Much of this correspondence was known about but omitted by historians from previous studies. Some letters to Emma were deemed too sexual, and passages excised. Others were overlooked amid the wealth of material (about 6,500 have already been published in the two centuries since his death). So White has painstakingly reinstated all the Dearest Beloveds and Sweet Kisses, thereby transforming the tone. Although some letters, often to his superiors in London, are pedestrian in the "Please send me a frigate now" way, others, such as his last letter to Emma, written days before his death — "I can only say My Love, May God Bless You and send us a happy meeting and be assured I am Ever and Ever Yours most faithfully" — are unbearably moving. But whatever their content, all merit being read aloud. Nelson was a gifted wordsmith.
White hit the headlines in 2001 when he found Nelson's battle plan for Trafalgar, a simple pen-and-ink sketch that had lain unnoticed in the archives. "I knew immediately what it was," he says. "That's when the hairs on the back of my neck stood up." The drawing shows the enemy to the right, the British to the left, attacking in two divisions. "You can see Nelson's pen has made a huge splodge where he expects to break through the enemy line, thus rendering it vulnerable to attack."
But when White turned the piece of paper over and examined the scribble on the other side, he started to see the admiral in a new light. It began: "Ralph Dixon of the Doris Transport lost an arm in carrying my dispatches wants a pension. Capt: Kelwicks son wants confirmation." The memorandum describes how Mr Bunce, the ship's carpenter, needed a timepiece, and Captain Lydiard, a frigate.

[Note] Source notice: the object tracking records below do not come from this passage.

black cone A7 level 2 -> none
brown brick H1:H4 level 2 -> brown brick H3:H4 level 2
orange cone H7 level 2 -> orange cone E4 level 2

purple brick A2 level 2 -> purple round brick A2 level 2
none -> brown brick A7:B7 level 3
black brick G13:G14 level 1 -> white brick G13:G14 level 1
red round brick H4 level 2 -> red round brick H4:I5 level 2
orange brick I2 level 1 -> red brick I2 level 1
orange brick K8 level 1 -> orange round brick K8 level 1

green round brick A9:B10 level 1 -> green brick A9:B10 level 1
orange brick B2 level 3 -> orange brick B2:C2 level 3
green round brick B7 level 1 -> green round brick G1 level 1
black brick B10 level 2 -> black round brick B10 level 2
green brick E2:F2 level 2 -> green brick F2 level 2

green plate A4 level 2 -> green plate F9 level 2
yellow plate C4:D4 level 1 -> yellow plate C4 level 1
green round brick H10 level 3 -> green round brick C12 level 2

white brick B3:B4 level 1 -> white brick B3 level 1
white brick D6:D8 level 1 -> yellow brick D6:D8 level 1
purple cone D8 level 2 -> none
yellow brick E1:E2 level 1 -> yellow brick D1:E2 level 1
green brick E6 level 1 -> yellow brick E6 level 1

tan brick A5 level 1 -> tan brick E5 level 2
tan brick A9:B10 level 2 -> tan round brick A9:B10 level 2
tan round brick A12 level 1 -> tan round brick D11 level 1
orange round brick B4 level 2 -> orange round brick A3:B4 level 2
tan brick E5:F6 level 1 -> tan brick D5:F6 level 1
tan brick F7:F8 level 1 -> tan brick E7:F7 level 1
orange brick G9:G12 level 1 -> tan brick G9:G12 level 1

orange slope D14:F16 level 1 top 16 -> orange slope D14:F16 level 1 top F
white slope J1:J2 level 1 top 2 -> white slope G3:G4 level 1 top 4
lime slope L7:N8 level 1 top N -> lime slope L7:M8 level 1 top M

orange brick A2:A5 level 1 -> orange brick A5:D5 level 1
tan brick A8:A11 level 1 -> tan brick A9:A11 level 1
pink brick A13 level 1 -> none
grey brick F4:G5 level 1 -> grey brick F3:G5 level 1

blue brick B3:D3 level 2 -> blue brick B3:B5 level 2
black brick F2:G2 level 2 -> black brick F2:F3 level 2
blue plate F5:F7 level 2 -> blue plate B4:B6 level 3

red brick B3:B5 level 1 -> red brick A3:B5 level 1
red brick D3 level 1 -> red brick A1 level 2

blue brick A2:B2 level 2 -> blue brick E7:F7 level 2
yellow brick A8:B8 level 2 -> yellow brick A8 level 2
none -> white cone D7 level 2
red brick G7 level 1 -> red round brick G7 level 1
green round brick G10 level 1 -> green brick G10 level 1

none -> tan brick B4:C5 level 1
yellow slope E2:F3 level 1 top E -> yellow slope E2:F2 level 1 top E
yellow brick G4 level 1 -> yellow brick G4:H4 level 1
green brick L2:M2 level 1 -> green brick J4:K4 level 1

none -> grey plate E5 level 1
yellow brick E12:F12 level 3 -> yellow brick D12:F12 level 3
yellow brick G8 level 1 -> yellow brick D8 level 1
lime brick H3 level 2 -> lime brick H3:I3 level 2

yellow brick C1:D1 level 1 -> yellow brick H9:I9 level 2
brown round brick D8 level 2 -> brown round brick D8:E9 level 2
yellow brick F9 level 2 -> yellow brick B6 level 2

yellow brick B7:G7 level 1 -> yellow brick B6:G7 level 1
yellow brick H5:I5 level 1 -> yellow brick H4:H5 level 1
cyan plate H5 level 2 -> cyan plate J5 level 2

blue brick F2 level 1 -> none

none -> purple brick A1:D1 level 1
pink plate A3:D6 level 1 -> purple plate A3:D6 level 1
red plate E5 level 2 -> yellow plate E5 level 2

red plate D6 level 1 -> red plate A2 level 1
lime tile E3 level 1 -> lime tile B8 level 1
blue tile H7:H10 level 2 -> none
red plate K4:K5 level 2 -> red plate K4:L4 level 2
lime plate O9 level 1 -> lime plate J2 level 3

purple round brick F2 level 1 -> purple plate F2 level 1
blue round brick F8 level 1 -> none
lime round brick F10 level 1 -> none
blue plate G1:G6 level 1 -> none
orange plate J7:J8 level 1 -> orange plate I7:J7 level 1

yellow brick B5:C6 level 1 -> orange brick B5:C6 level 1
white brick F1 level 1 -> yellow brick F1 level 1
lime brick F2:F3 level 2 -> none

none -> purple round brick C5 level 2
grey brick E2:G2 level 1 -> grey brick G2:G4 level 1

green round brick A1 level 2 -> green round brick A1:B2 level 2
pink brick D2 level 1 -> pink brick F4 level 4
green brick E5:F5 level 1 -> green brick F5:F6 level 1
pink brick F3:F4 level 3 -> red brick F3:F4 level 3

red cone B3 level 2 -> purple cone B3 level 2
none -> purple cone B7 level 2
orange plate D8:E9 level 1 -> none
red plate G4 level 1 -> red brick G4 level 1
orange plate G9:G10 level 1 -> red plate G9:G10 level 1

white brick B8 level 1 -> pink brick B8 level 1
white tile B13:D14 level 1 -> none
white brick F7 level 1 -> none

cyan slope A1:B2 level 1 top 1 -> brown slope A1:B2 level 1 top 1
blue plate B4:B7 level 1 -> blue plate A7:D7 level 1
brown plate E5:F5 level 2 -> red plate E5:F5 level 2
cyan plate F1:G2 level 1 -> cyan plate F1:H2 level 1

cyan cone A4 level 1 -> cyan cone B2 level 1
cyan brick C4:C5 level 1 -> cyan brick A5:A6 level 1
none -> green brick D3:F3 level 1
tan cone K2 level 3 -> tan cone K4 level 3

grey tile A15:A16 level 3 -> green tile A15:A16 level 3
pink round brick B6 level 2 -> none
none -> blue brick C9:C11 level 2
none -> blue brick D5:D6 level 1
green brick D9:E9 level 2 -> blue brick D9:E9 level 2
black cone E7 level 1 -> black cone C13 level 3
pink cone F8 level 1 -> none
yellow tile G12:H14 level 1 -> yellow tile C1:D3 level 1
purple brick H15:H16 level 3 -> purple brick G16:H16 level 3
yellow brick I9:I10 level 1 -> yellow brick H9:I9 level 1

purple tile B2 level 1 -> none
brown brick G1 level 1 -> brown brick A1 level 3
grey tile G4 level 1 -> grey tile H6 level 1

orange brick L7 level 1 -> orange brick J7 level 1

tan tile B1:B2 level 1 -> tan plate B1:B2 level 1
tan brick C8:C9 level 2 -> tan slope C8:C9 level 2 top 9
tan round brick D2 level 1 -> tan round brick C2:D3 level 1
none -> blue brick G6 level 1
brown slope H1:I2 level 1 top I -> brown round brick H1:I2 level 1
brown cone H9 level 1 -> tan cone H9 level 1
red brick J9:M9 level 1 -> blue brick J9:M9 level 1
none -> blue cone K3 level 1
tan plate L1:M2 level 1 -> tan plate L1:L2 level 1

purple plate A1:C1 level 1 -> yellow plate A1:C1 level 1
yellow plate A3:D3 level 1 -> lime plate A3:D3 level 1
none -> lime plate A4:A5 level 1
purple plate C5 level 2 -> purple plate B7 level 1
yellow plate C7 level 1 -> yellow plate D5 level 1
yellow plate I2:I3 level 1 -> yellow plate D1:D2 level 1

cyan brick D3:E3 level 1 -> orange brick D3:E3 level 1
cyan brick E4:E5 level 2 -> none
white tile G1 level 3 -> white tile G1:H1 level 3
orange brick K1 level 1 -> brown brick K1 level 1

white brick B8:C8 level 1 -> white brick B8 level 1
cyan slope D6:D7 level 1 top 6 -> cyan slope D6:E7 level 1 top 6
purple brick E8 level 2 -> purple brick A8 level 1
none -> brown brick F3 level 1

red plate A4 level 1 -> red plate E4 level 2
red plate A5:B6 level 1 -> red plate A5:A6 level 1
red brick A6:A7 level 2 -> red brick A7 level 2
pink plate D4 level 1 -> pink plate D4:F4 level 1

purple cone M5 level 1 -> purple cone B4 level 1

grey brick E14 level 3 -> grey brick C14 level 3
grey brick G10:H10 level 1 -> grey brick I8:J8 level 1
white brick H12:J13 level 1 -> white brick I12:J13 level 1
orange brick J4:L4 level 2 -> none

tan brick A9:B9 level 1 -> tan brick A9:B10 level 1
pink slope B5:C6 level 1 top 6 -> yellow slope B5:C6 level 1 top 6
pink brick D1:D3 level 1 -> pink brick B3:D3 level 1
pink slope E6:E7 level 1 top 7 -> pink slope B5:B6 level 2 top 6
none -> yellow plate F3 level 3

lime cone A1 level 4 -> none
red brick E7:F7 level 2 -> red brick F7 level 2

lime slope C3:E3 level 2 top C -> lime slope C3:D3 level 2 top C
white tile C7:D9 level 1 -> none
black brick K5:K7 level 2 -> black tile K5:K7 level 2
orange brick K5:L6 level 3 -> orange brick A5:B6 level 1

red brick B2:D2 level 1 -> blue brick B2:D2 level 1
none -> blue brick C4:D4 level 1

White's research showed that Nelson must have drawn up that list during his final leave in England before going back to sea in September 1805. "It may well have been written in advance of one of his meetings with his naval superiors," he says. "Given the timing just before he goes to war, I think Nelson's attention to the minutiae of people's lives is extraordinary. To an historian the memo is just as interesting as his diagram. It is the key to understanding his genius, his ability to see not only the big picture and the battle plan, but also to deal with pensions and timepieces."